The preliminary results showed: A 100 mg low volume (1 mL) once-a-week dose of subcutaneously administered RLYB116 achieved sustained mean reductions in free C5 of greater than 93%, including at Day 29 with measurement prior to the last dose. The reduction in free C5 at 24 hours after the first dose of 100 mg was greater than 99%. These data and additional work have conducted with RLYB116 reinforce confidence that RLYB116 has the potential to be an effective treatment for patients with certain complement-mediated diseases, including generalized myasthenia gravis (gMG).

RLYB116 also demonstrated low inter-subject variability and consistent increases in exposure relative to dose. The mean estimated elimination half-life for RLYB116 was >300 hours. In comparison to 100 mg weekly administration, higher concentrations of RLYB116 were observed in a cohort with 100 mg administered twice per week and were associated with a greater than 97% mean reduction in free C5.

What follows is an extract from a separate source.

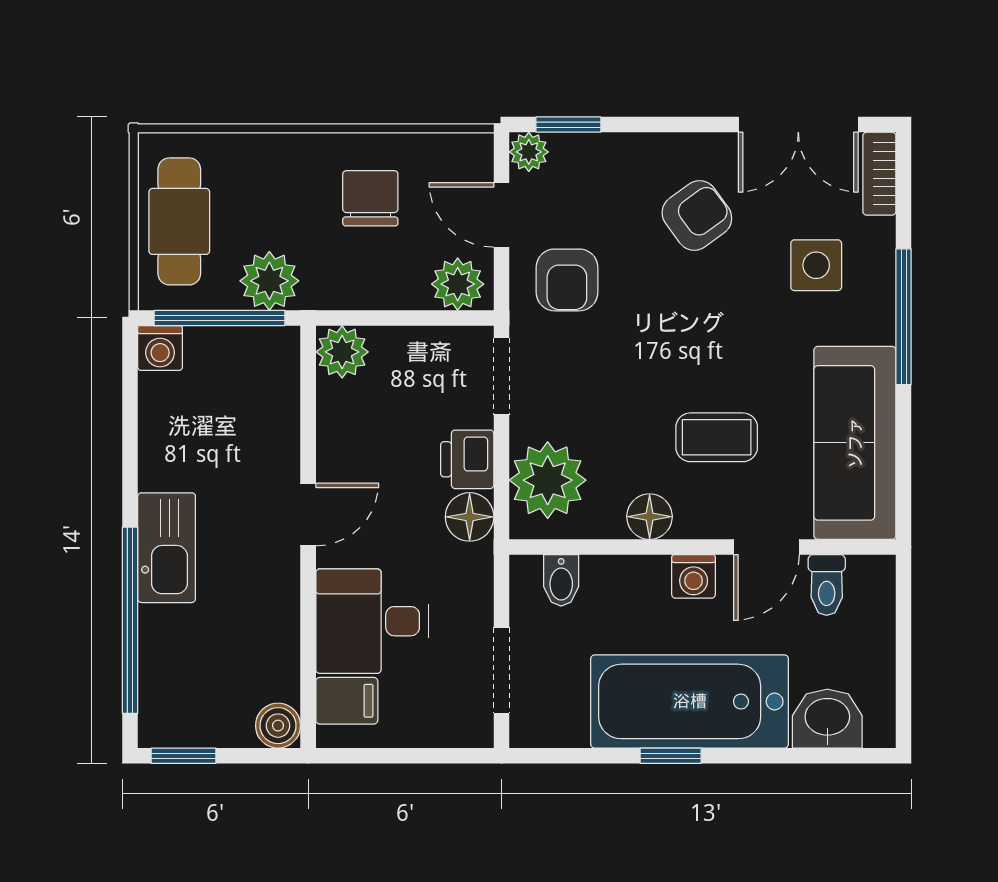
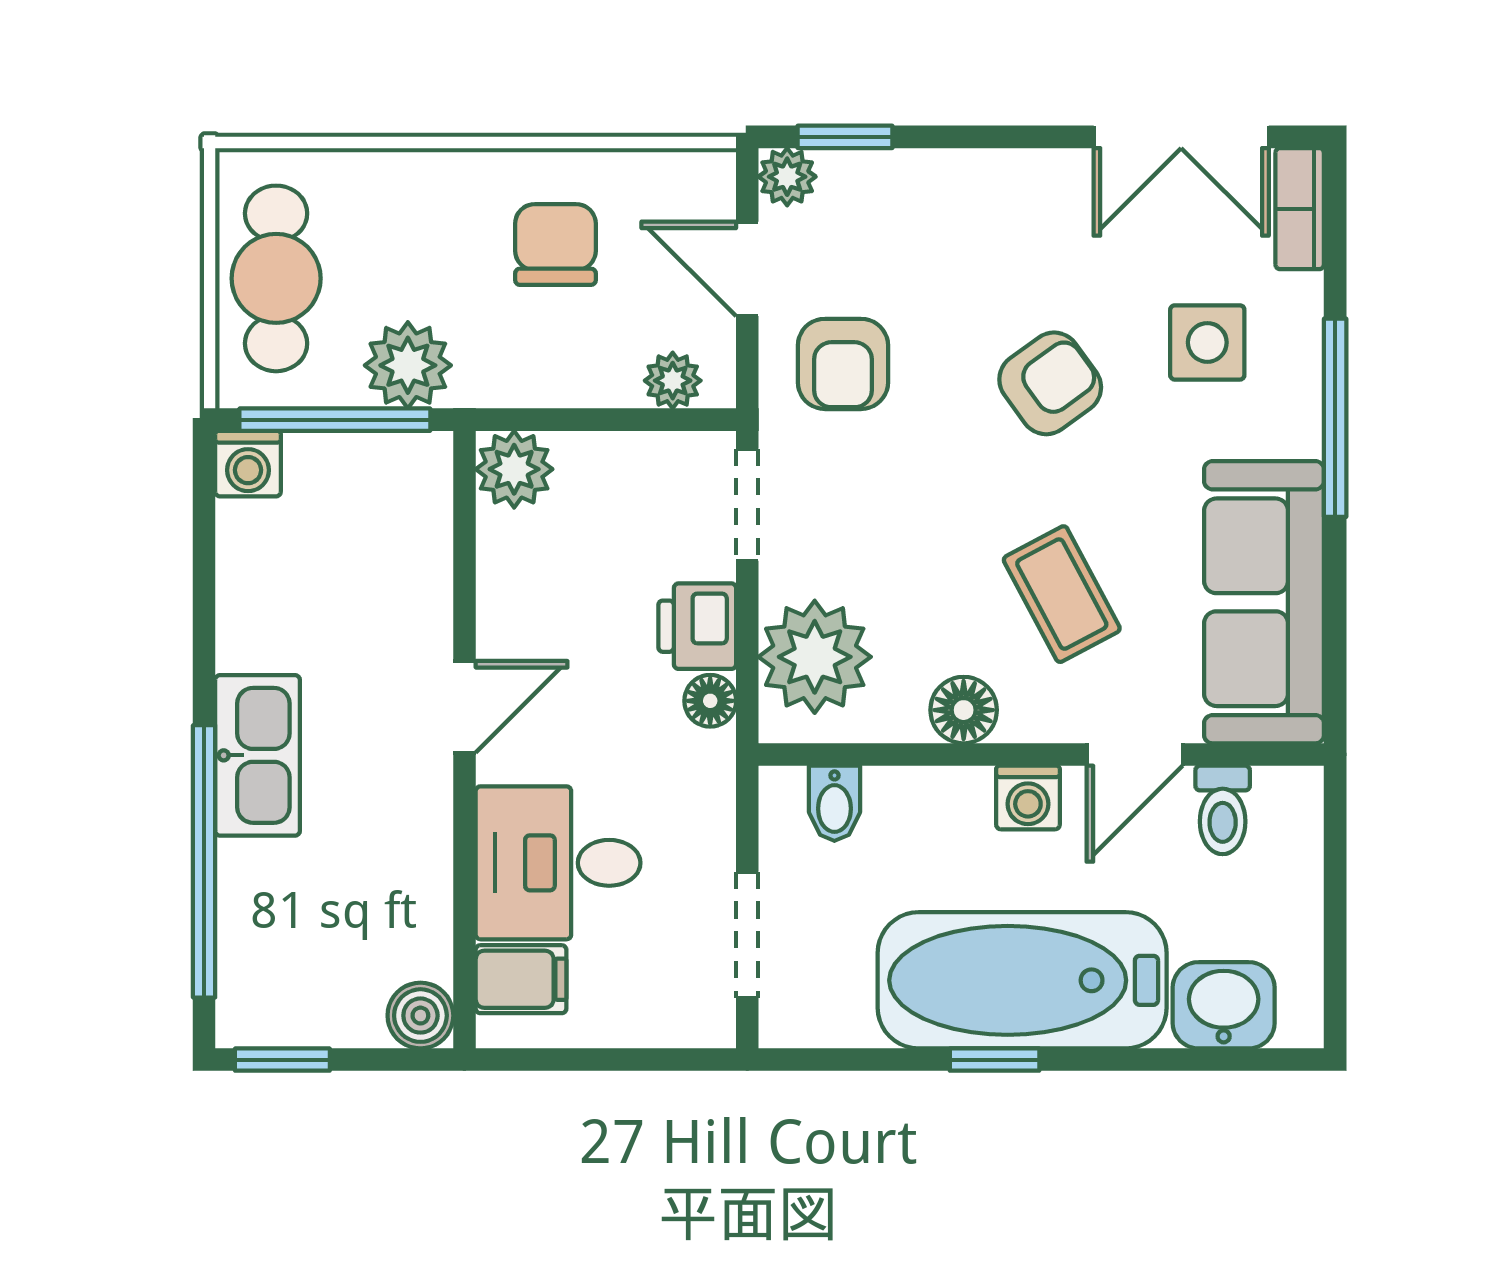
armchair: (697, 215) -> (1050, 383), moved
plant: (458, 284) -> (673, 381), width x0.73, depth x0.73
coffee table: (717, 437) -> (1062, 594), turned 62
floor lamp: (470, 517) -> (710, 701), width x0.73, depth x0.73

RLYB116 administered as a 100 mg once-a-week dose was observed to be generally well tolerated. The most common adverse event (AE) in the cohort was injection site reaction (ISR), which occurred in 60% of the participants in the cohort. All AEs during subcutaneous administration with the 100 mg weekly dose were mild in severity.

The ISR rate for all participants in the 4 cohorts was 59% and all were mild in severity. There were no serious AEs reported for participants receiving study treatment. A participant with a history of hepatitis A receiving the 150 mg dose experienced liver enzyme test elevation that resulted in discontinuation and a reduction in the dose for the 3rd cohort from 150 mg to 125 mg.

The measurement of anti-drug antibody (ADA) formation in the study did not demonstrate an effect on PK or PD parameters and did not appear to be associated with an effect on AE incidence or severity.